** TASK ITEM **
Down to the last line, set down the listing below exactly, apart from its pictures.
_ _ _ _ _
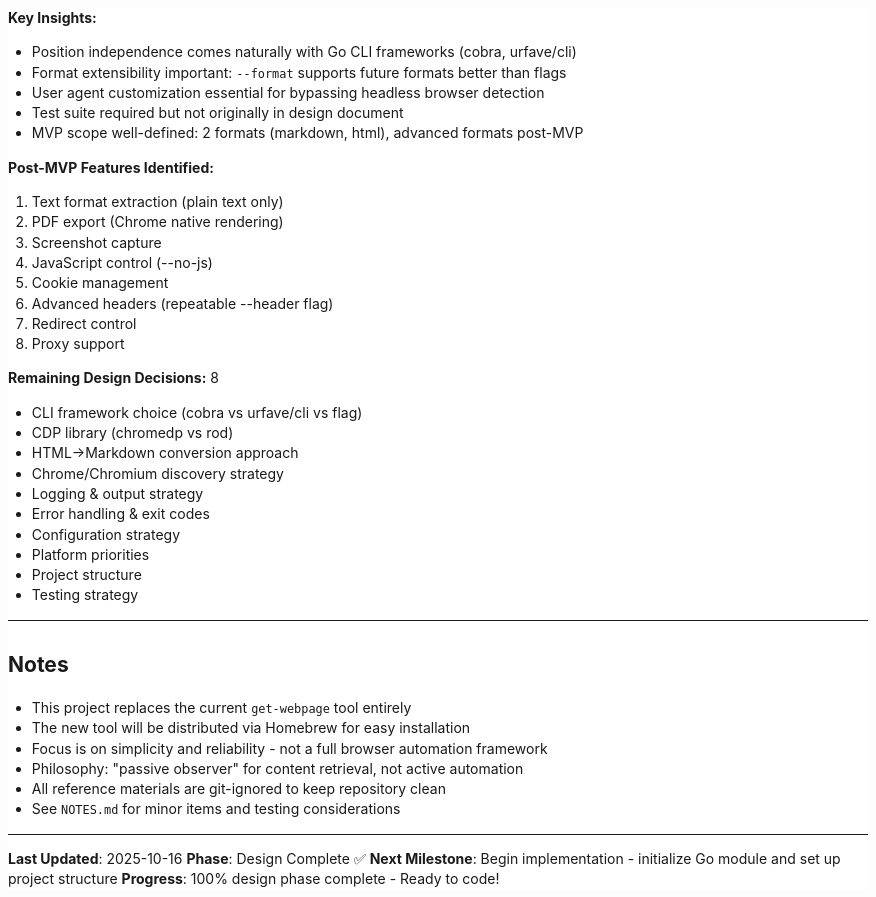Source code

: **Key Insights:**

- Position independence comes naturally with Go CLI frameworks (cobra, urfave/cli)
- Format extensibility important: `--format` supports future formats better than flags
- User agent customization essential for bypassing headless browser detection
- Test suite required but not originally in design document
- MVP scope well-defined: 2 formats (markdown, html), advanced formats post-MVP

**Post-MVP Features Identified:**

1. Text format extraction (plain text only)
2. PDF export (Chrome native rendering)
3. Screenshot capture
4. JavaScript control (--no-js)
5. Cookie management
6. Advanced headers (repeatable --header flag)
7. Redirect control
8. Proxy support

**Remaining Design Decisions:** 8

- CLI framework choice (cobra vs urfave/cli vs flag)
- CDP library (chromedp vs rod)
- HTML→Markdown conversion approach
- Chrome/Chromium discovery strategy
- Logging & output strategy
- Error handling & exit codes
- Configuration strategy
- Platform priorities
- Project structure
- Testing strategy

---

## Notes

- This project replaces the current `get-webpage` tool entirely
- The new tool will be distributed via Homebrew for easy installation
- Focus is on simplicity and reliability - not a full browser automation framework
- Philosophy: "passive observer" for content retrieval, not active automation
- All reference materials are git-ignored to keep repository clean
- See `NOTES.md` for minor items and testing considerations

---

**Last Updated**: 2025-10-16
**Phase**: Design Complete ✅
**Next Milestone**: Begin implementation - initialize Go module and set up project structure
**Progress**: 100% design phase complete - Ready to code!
_ _ _ _ _
** WRITTEN SOLUTION **
Source code

: **Key Insights:**

- Position independence comes naturally with Go CLI frameworks (cobra, urfave/cli)
- Format extensibility important: `--format` supports future formats better than flags
- User agent customization essential for bypassing headless browser detection
- Test suite required but not originally in design document
- MVP scope well-defined: 2 formats (markdown, html), advanced formats post-MVP

**Post-MVP Features Identified:**

1. Text format extraction (plain text only)
2. PDF export (Chrome native rendering)
3. Screenshot capture
4. JavaScript control (--no-js)
5. Cookie management
6. Advanced headers (repeatable --header flag)
7. Redirect control
8. Proxy support

**Remaining Design Decisions:** 8

- CLI framework choice (cobra vs urfave/cli vs flag)
- CDP library (chromedp vs rod)
- HTML→Markdown conversion approach
- Chrome/Chromium discovery strategy
- Logging & output strategy
- Error handling & exit codes
- Configuration strategy
- Platform priorities
- Project structure
- Testing strategy

---

## Notes

- This project replaces the current `get-webpage` tool entirely
- The new tool will be distributed via Homebrew for easy installation
- Focus is on simplicity and reliability - not a full browser automation framework
- Philosophy: "passive observer" for content retrieval, not active automation
- All reference materials are git-ignored to keep repository clean
- See `NOTES.md` for minor items and testing considerations

---

**Last Updated**: 2025-10-16
**Phase**: Design Complete ✅
**Next Milestone**: Begin implementation - initialize Go module and set up project structure
**Progress**: 100% design phase complete - Ready to code!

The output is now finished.